The task ▸ Write every line of the rows below as a JSON list of strings, one string per line, with blank lines skipped. Leave the pictures out.

Stored records ▸
· · · · · · ·

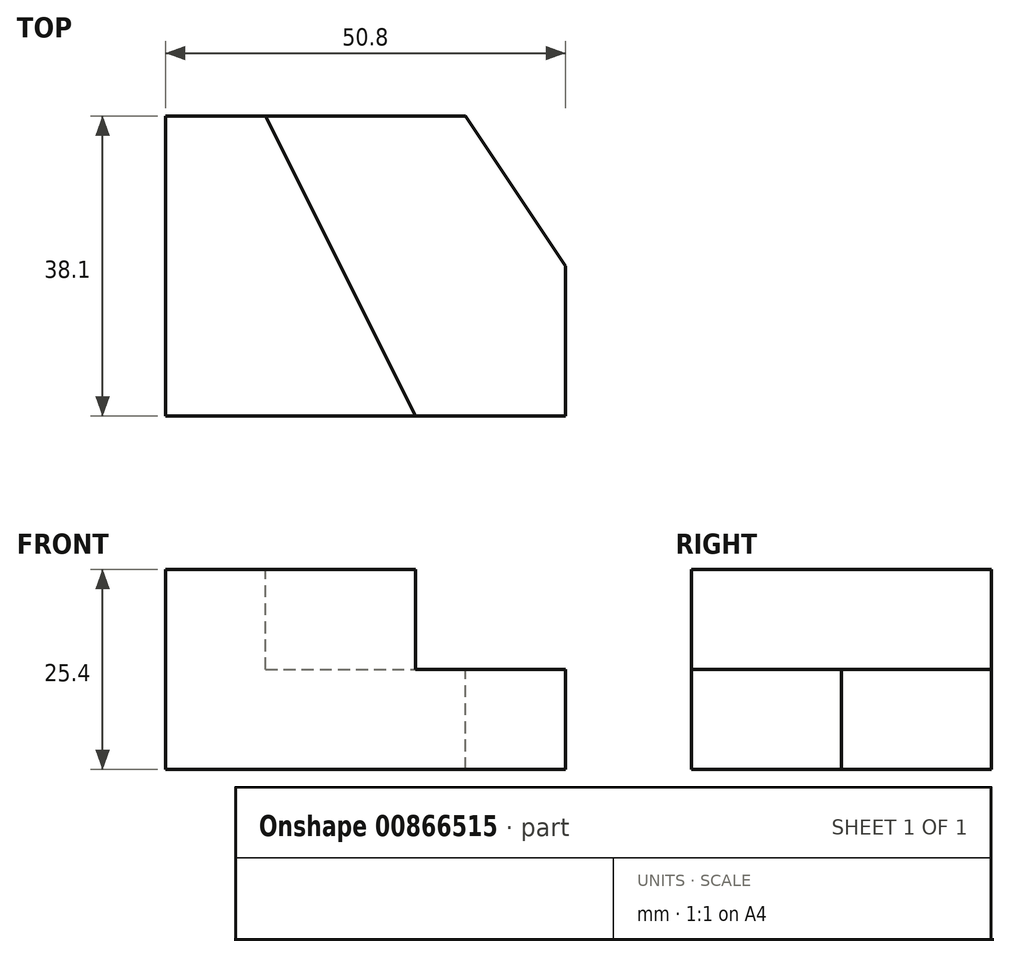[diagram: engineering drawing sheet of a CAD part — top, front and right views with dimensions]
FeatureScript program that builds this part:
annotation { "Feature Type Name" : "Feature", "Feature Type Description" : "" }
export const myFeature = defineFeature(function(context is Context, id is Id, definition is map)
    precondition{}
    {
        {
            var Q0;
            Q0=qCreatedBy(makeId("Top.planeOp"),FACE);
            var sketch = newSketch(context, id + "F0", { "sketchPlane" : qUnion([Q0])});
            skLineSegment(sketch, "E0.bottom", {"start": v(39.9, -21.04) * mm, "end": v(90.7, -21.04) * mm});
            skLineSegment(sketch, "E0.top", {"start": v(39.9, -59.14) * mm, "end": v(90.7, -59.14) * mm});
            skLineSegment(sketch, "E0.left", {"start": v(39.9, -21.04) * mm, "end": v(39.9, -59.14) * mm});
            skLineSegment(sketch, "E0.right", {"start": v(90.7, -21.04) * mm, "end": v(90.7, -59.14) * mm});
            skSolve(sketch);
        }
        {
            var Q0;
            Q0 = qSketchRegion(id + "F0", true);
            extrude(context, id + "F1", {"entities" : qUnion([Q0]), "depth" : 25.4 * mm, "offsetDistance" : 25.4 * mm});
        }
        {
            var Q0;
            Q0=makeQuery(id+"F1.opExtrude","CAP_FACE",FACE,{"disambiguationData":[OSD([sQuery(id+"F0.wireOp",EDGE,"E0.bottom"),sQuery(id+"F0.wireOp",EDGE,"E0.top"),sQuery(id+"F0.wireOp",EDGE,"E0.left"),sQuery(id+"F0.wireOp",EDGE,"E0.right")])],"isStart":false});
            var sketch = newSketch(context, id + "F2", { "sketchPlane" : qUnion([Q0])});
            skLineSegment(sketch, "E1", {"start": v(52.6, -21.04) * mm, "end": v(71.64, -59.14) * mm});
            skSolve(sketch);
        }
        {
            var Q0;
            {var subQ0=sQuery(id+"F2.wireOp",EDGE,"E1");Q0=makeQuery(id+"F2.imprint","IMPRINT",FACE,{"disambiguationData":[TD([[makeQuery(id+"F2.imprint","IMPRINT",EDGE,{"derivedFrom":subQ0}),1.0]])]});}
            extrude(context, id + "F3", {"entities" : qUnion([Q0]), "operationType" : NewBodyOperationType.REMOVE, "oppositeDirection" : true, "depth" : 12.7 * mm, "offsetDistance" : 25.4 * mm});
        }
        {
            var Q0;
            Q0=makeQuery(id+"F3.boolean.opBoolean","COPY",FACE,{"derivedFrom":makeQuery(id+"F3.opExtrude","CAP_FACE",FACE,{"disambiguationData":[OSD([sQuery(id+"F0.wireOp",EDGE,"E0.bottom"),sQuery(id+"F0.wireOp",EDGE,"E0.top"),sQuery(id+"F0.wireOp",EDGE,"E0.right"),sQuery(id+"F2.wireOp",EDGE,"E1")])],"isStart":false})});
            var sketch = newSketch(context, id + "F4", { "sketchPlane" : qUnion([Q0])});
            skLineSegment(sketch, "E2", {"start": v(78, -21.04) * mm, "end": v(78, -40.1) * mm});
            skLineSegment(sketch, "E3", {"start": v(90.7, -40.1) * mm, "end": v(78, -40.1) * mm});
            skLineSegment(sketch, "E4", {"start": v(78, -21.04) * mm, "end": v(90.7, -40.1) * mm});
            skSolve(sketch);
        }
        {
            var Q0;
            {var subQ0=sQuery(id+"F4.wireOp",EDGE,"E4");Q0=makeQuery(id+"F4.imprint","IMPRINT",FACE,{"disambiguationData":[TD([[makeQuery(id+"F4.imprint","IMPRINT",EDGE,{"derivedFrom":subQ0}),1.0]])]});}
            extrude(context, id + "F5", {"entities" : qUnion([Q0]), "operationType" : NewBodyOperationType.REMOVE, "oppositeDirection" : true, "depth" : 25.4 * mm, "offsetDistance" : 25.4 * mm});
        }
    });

· · · · · · ·

Final answer ▸
[
  "[diagram: engineering drawing sheet of a CAD part — top, front and right views with dimensions]",
  "FeatureScript program that builds this part:",
  "annotation { \"Feature Type Name\" : \"Feature\", \"Feature Type Description\" : \"\" }",
  "export const myFeature = defineFeature(function(context is Context, id is Id, definition is map)",
  "    precondition{}",
  "    {",
  "        {",
  "            var Q0;",
  "            Q0=qCreatedBy(makeId(\"Top.planeOp\"),FACE);",
  "            var sketch = newSketch(context, id + \"F0\", { \"sketchPlane\" : qUnion([Q0])});",
  "            skLineSegment(sketch, \"E0.bottom\", {\"start\": v(39.9, -21.04) * mm, \"end\": v(90.7, -21.04) * mm});",
  "            skLineSegment(sketch, \"E0.top\", {\"start\": v(39.9, -59.14) * mm, \"end\": v(90.7, -59.14) * mm});",
  "            skLineSegment(sketch, \"E0.left\", {\"start\": v(39.9, -21.04) * mm, \"end\": v(39.9, -59.14) * mm});",
  "            skLineSegment(sketch, \"E0.right\", {\"start\": v(90.7, -21.04) * mm, \"end\": v(90.7, -59.14) * mm});",
  "            skSolve(sketch);",
  "        }",
  "        {",
  "            var Q0;",
  "            Q0 = qSketchRegion(id + \"F0\", true);",
  "            extrude(context, id + \"F1\", {\"entities\" : qUnion([Q0]), \"depth\" : 25.4 * mm, \"offsetDistance\" : 25.4 * mm});",
  "        }",
  "        {",
  "            var Q0;",
  "            Q0=makeQuery(id+\"F1.opExtrude\",\"CAP_FACE\",FACE,{\"disambiguationData\":[OSD([sQuery(id+\"F0.wireOp\",EDGE,\"E0.bottom\"),sQuery(id+\"F0.wireOp\",EDGE,\"E0.top\"),sQuery(id+\"F0.wireOp\",EDGE,\"E0.left\"),sQuery(id+\"F0.wireOp\",EDGE,\"E0.right\")])],\"isStart\":false});",
  "            var sketch = newSketch(context, id + \"F2\", { \"sketchPlane\" : qUnion([Q0])});",
  "            skLineSegment(sketch, \"E1\", {\"start\": v(52.6, -21.04) * mm, \"end\": v(71.64, -59.14) * mm});",
  "            skSolve(sketch);",
  "        }",
  "        {",
  "            var Q0;",
  "            {var subQ0=sQuery(id+\"F2.wireOp\",EDGE,\"E1\");Q0=makeQuery(id+\"F2.imprint\",\"IMPRINT\",FACE,{\"disambiguationData\":[TD([[makeQuery(id+\"F2.imprint\",\"IMPRINT\",EDGE,{\"derivedFrom\":subQ0}),1.0]])]});}",
  "            extrude(context, id + \"F3\", {\"entities\" : qUnion([Q0]), \"operationType\" : NewBodyOperationType.REMOVE, \"oppositeDirection\" : true, \"depth\" : 12.7 * mm, \"offsetDistance\" : 25.4 * mm});",
  "        }",
  "        {",
  "            var Q0;",
  "            Q0=makeQuery(id+\"F3.boolean.opBoolean\",\"COPY\",FACE,{\"derivedFrom\":makeQuery(id+\"F3.opExtrude\",\"CAP_FACE\",FACE,{\"disambiguationData\":[OSD([sQuery(id+\"F0.wireOp\",EDGE,\"E0.bottom\"),sQuery(id+\"F0.wireOp\",EDGE,\"E0.top\"),sQuery(id+\"F0.wireOp\",EDGE,\"E0.right\"),sQuery(id+\"F2.wireOp\",EDGE,\"E1\")])],\"isStart\":false})});",
  "            var sketch = newSketch(context, id + \"F4\", { \"sketchPlane\" : qUnion([Q0])});",
  "            skLineSegment(sketch, \"E2\", {\"start\": v(78, -21.04) * mm, \"end\": v(78, -40.1) * mm});",
  "            skLineSegment(sketch, \"E3\", {\"start\": v(90.7, -40.1) * mm, \"end\": v(78, -40.1) * mm});",
  "            skLineSegment(sketch, \"E4\", {\"start\": v(78, -21.04) * mm, \"end\": v(90.7, -40.1) * mm});",
  "            skSolve(sketch);",
  "        }",
  "        {",
  "            var Q0;",
  "            {var subQ0=sQuery(id+\"F4.wireOp\",EDGE,\"E4\");Q0=makeQuery(id+\"F4.imprint\",\"IMPRINT\",FACE,{\"disambiguationData\":[TD([[makeQuery(id+\"F4.imprint\",\"IMPRINT\",EDGE,{\"derivedFrom\":subQ0}),1.0]])]});}",
  "            extrude(context, id + \"F5\", {\"entities\" : qUnion([Q0]), \"operationType\" : NewBodyOperationType.REMOVE, \"oppositeDirection\" : true, \"depth\" : 25.4 * mm, \"offsetDistance\" : 25.4 * mm});",
  "        }",
  "    });"
]